High-pressure discharge lamps, in particular so-called HID lamps, have been known for a long time. They are used for various purposes, and above all for applications in which relatively good color rendering and very good luminous efficiency are required. These two properties are usually in conflict, i.e. improving one property degrades the other, and vice versa. The color rendering is generally more important for general lighting applications, but the situation is reversed for example in street lighting.
High-pressure discharge lamps are furthermore distinguished by a high power in relation to the size of the lamp or the size of the light-emitting region.
Here and in what follows, high-pressure discharge lamps are intended to mean only those lamps which have electrodes inside the discharge vessel. There are very many publications and an enormous amount of patent literature on the subject of high-pressure discharge lamps, for example WO 99/05699, WO 98/25294, and Born, M., Plasma Sources Sci. Technol., 11, 2002, A55.

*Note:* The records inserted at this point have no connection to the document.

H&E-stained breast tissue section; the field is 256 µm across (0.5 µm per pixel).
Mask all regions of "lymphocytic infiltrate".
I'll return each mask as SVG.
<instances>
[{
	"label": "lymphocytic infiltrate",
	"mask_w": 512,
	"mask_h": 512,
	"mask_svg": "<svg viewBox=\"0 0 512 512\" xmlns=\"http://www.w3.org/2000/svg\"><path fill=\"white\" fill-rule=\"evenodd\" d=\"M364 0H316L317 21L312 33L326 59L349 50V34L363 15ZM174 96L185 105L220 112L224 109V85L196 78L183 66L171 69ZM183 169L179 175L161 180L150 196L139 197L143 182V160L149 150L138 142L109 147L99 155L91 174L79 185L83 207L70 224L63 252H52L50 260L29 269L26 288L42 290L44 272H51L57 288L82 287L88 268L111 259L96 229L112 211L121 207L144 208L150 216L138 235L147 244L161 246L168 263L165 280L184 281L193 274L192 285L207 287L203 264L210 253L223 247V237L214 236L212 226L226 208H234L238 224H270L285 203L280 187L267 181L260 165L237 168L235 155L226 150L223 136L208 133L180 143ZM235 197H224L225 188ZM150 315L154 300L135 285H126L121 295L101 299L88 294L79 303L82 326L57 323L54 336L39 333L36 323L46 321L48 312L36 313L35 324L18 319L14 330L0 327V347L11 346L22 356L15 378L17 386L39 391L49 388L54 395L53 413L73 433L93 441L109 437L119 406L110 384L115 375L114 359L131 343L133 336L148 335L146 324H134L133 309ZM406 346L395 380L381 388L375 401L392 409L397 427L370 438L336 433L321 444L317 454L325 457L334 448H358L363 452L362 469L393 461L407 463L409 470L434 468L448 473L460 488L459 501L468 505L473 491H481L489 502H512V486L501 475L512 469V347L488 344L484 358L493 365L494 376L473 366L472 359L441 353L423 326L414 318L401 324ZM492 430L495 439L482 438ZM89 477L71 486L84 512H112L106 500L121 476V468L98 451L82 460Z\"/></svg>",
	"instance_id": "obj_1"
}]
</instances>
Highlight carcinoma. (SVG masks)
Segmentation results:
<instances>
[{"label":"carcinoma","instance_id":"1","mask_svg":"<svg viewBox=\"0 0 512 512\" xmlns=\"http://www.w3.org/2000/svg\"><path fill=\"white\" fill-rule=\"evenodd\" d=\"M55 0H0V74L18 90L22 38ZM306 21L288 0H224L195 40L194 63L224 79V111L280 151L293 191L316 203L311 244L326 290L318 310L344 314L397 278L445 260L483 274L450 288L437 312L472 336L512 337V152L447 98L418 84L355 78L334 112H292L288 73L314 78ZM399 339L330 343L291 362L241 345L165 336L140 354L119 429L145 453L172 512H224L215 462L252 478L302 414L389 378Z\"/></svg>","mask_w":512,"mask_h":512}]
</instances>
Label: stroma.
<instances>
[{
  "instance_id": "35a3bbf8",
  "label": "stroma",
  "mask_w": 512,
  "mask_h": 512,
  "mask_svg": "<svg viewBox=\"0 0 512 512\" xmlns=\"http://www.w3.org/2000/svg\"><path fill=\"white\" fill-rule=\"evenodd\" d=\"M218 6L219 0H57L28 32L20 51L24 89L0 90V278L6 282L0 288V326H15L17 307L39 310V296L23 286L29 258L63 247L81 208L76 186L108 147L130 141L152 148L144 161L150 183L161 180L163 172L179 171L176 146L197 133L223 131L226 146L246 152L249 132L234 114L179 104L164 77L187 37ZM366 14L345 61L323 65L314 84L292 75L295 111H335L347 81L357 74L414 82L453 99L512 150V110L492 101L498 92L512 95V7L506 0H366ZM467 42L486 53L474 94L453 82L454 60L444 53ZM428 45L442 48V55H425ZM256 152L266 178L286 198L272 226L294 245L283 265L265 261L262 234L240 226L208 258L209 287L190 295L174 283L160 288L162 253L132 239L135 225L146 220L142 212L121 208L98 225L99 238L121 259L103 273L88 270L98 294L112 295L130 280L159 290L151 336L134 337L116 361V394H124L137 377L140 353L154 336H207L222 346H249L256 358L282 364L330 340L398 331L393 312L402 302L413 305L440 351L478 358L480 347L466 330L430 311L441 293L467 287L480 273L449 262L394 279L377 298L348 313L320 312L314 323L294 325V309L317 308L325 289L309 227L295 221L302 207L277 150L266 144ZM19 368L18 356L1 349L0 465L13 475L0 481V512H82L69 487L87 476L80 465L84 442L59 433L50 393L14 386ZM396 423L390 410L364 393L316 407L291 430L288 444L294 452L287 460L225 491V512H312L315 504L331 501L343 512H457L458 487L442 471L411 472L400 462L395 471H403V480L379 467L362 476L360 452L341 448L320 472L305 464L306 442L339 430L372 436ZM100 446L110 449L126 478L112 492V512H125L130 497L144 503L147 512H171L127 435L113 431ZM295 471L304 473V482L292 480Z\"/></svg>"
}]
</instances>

DE Application 10 2006 034 833.8, which has not yet been published, discloses a molecular radiation-dominated high-pressure discharge lamp. With noncritical selection of the rare earth iodides, however, the problem of a sensitive power dependency of the color distance ΔC(P) in the event of a power variation often arises. The color distance is also referred to as the color difference or color deviation. Minor differences in the power from the working point with ΔC=0 lead to sizable ΔC values, which change very rapidly with an increasing power from positive to negative values or vice versa.